🤖 AI Summary
This paper addresses revenue management in selection-based networks—a canonical continuous-time intensity control problem—by overcoming the traditional limitation of requiring prespecified time discretization. Leveraging the intrinsic discreteness of jump points in intensity processes, we establish the first reinforcement learning (RL) theoretical framework for intensity control in continuous time. We propose discretization-free Monte Carlo and temporal-difference policy evaluation methods, along with a policy-gradient-based Actor-Critic algorithm. Our approach eliminates discretization-induced bias and computational redundancy, substantially improving policy evaluation accuracy and training efficiency. Extensive benchmark experiments demonstrate that the proposed algorithm consistently outperforms existing discretized RL methods and classical heuristics in both revenue performance and computational cost.

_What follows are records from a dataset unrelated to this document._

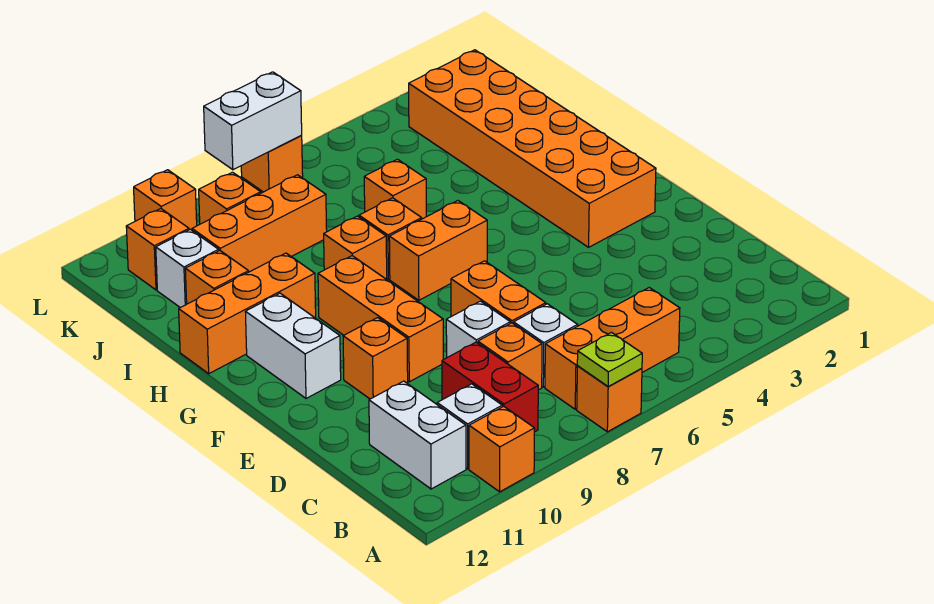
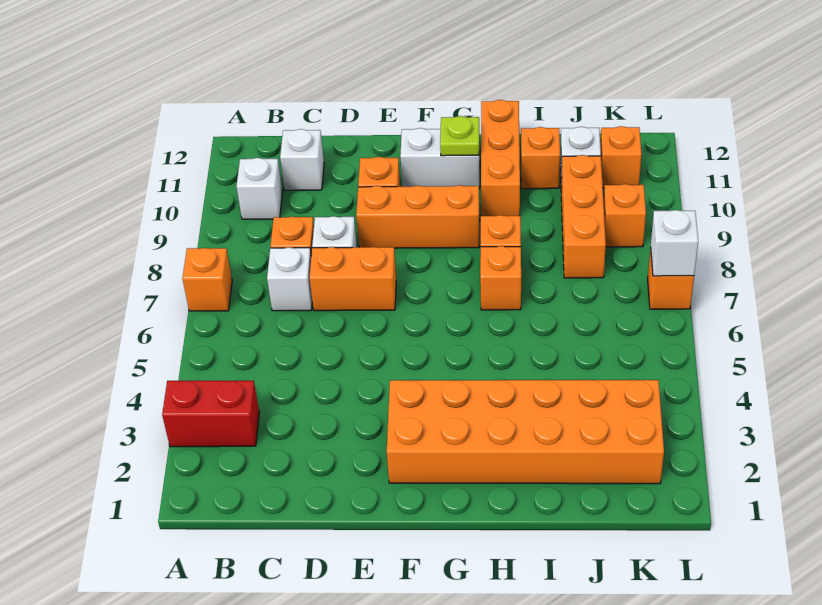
lime plate A7 level 2 -> lime plate G11 level 2
orange brick A10 level 1 -> none
orange brick B5:B7 level 1 -> none
red brick B9:C9 level 1 -> red brick A3:B3 level 1
white brick B11:C11 level 1 -> white brick C11 level 1
orange brick G6:G7 level 1 -> none
orange brick I6 level 1 -> none
white brick L7:L8 level 2 -> white brick L7 level 2
orange brick L10 level 1 -> none

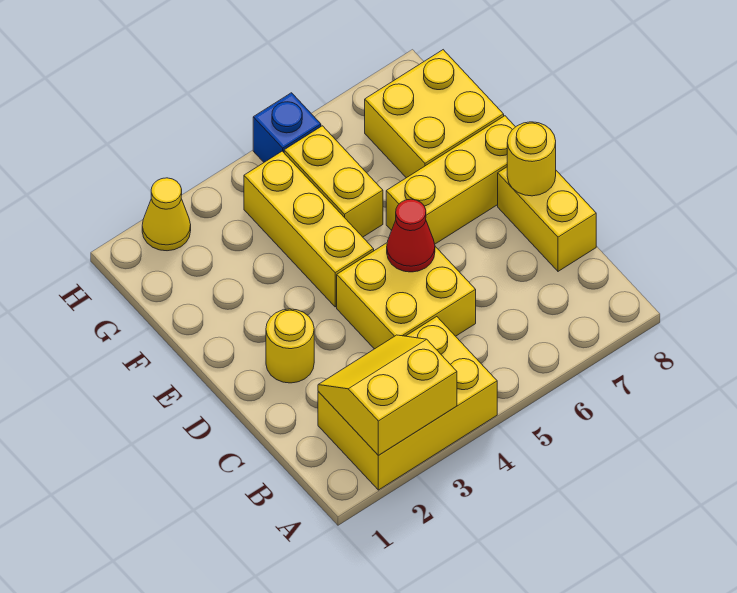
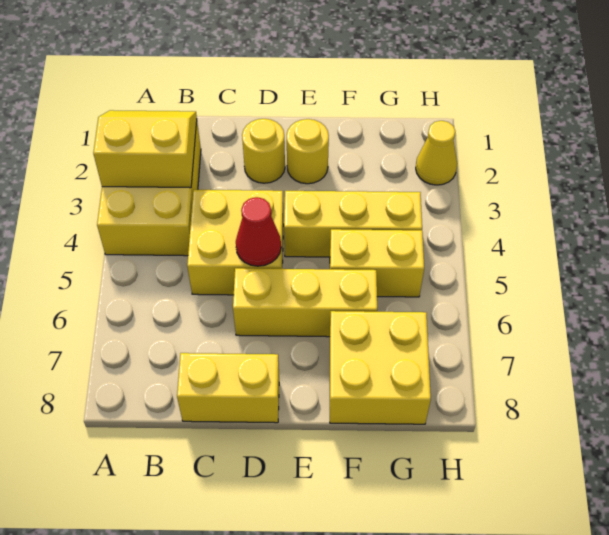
yellow slope A2:B3 level 2 top A -> yellow slope A2:B3 level 2 top 3
yellow round brick D8 level 2 -> yellow round brick E2 level 1
yellow brick E6:E8 level 1 -> yellow brick D6:F6 level 1
blue brick H5 level 1 -> none

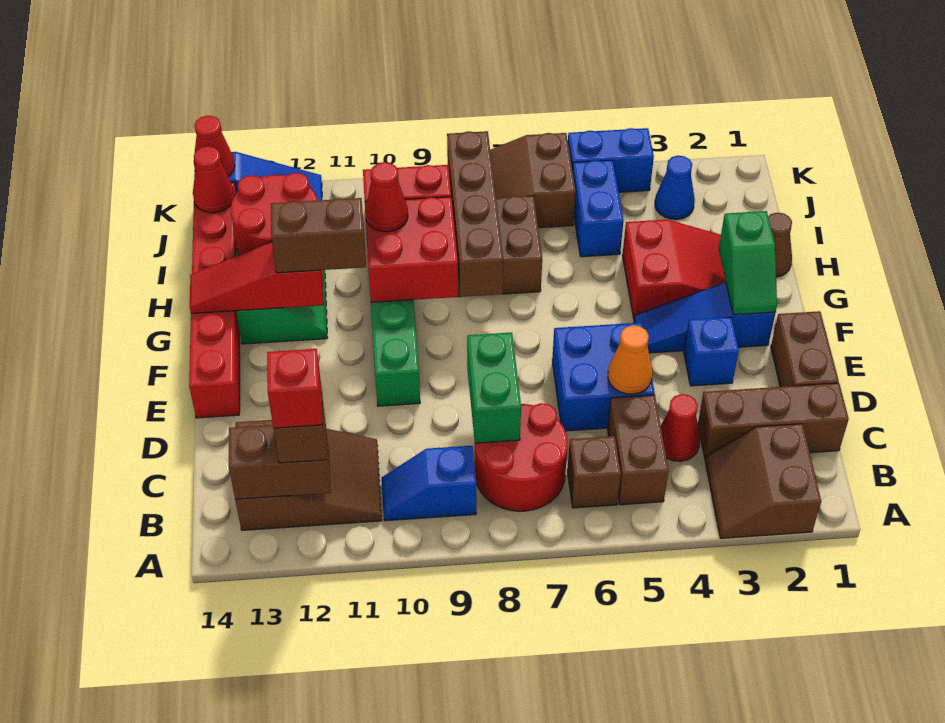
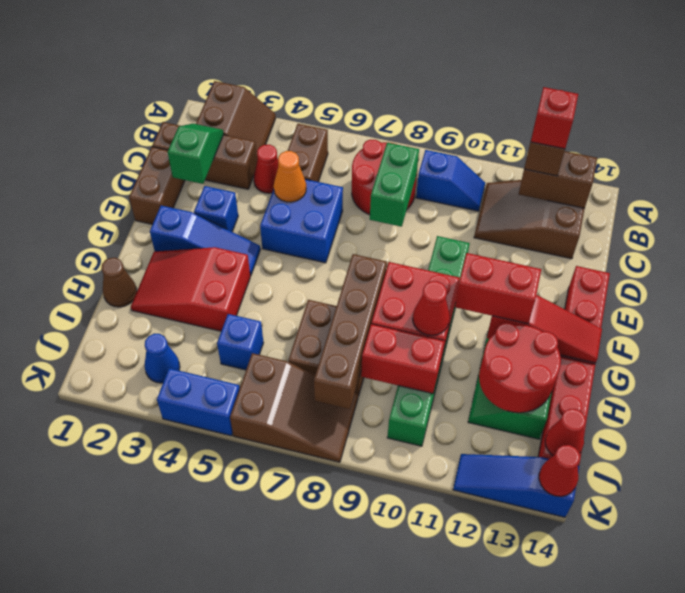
brown brick B6 level 1 -> none
green slope F2:G2 level 2 top G -> green slope C2:D2 level 2 top D
brown brick G11:G12 level 3 -> red brick G11:G12 level 3
blue brick I5:J5 level 1 -> blue brick I5 level 1

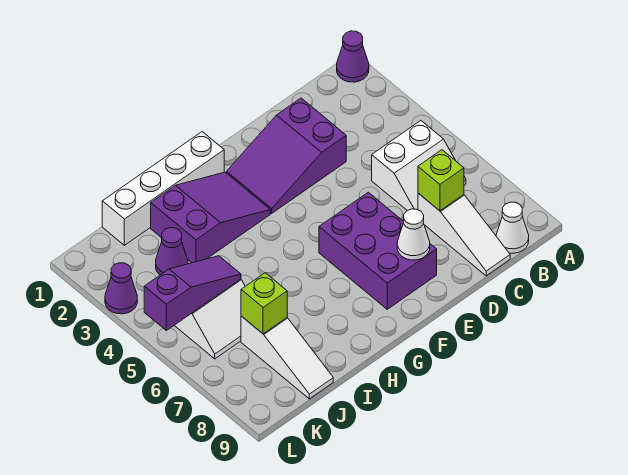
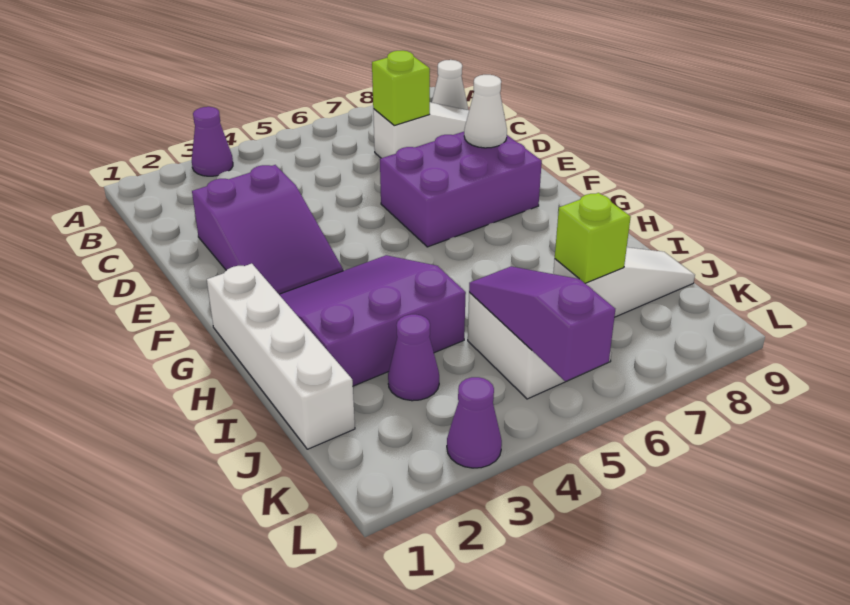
purple cone A1 level 1 -> purple cone A3 level 1
white slope B5:C6 level 1 top 5 -> none
purple slope G2:I3 level 1 top I -> purple slope G2:I4 level 1 top I

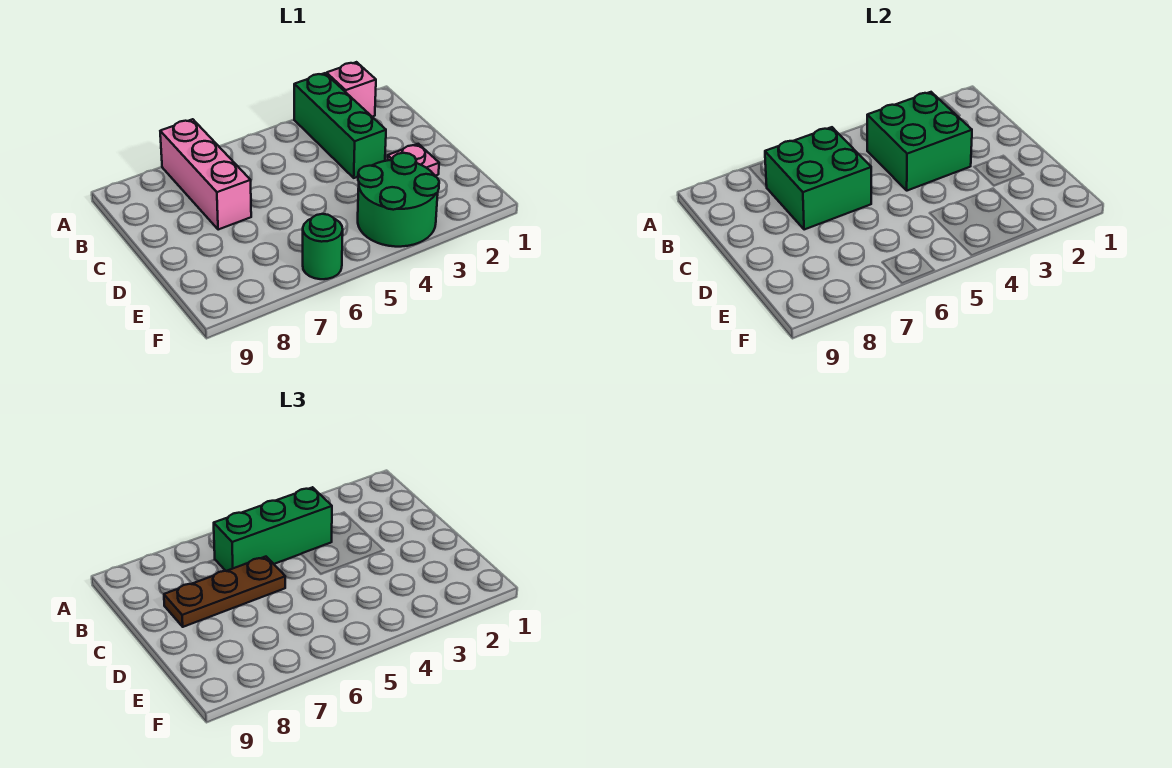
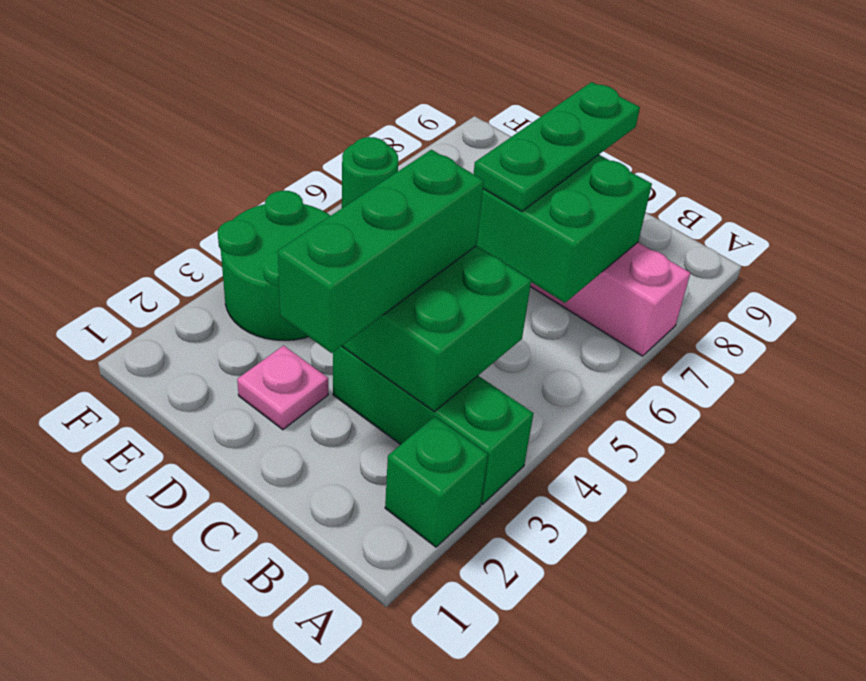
pink brick A2 level 1 -> green brick A2 level 1
green brick B4:B6 level 3 -> green brick C2:C4 level 3
brown plate C6:C8 level 3 -> green plate C6:C8 level 3

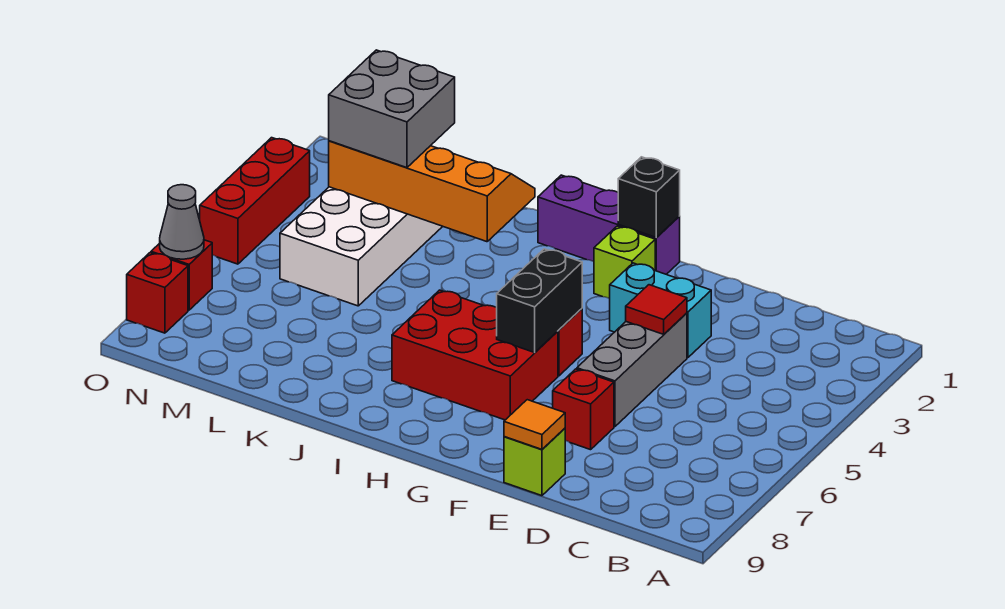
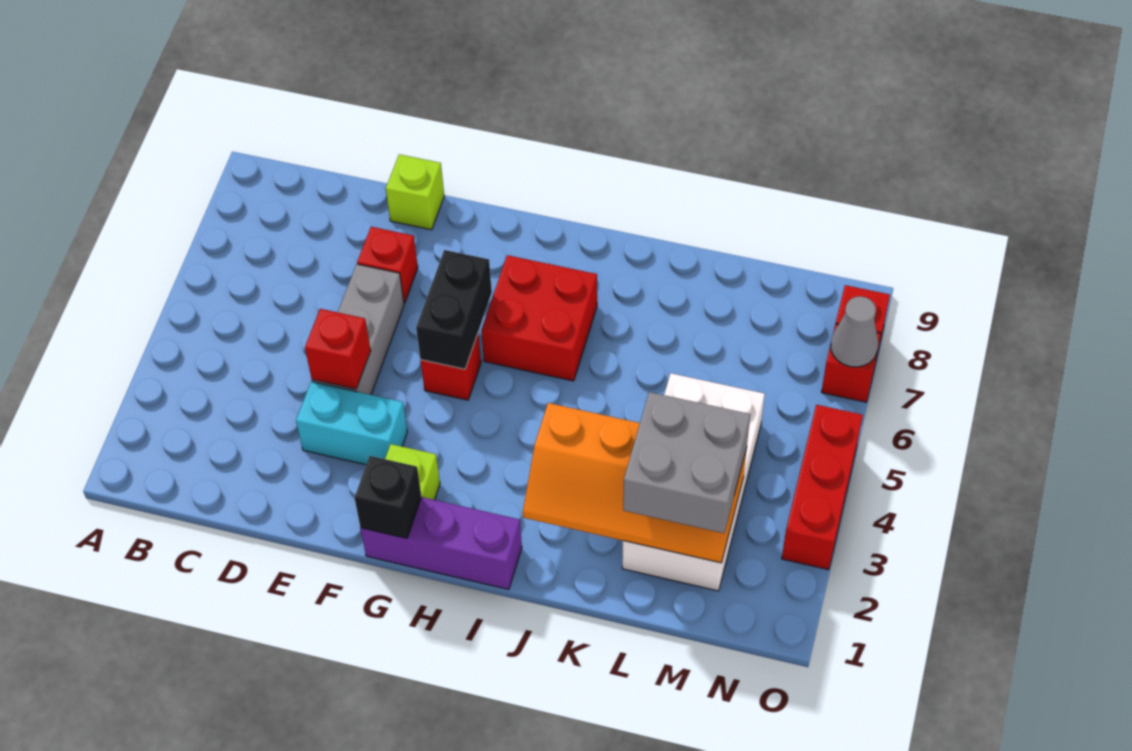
red tile E4 level 2 -> red brick E4 level 2
orange tile E9 level 2 -> none
red brick G6:I7 level 1 -> red brick H6:I7 level 1

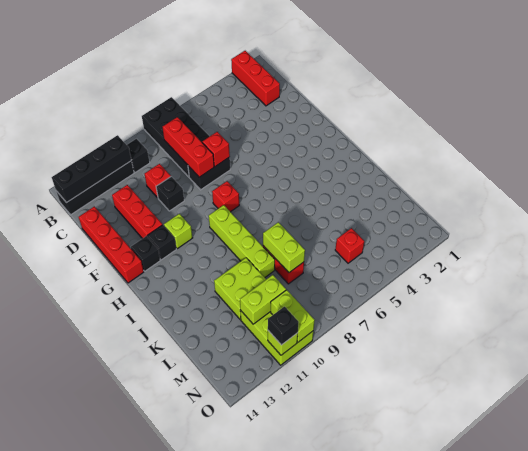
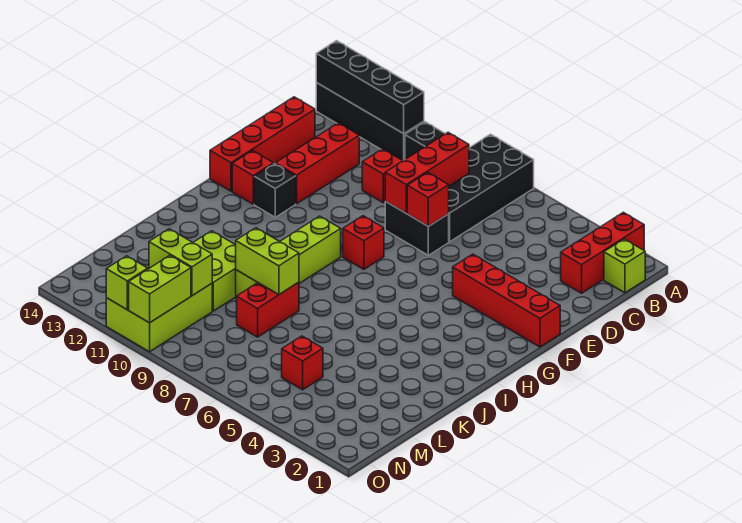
black brick E10 level 1 -> none
none -> red brick F1:F4 level 1
lime brick G11 level 1 -> lime brick B1 level 1
black brick G13 level 1 -> red brick G13 level 1
lime brick K8:L8 level 2 -> lime brick K8:K9 level 2
black brick O11 level 3 -> none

This work provides a scalable, theoretically grounded paradigm for continuous-time dynamic optimization.
📝 Abstract
Intensity control is a type of continuous-time dynamic optimization problems with many important applications in Operations Research including queueing and revenue management. In this study, we adapt the reinforcement learning framework to intensity control using choice-based network revenue management as a case study, which is a classical problem in revenue management that features a large state space, a large action space and a continuous time horizon. We show that by utilizing the inherent discretization of the sample paths created by the jump points, a unique and defining feature of intensity control, one does not need to discretize the time horizon in advance, which was believed to be necessary because most reinforcement learning algorithms are designed for discrete-time problems. As a result, the computation can be facilitated and the discretization error is significantly reduced. We lay the theoretical foundation for the Monte Carlo and temporal difference learning algorithms for policy evaluation and develop policy gradient based actor critic algorithms for intensity control. Via a comprehensive numerical study, we demonstrate the benefit of our approach versus other state-of-the-art benchmarks.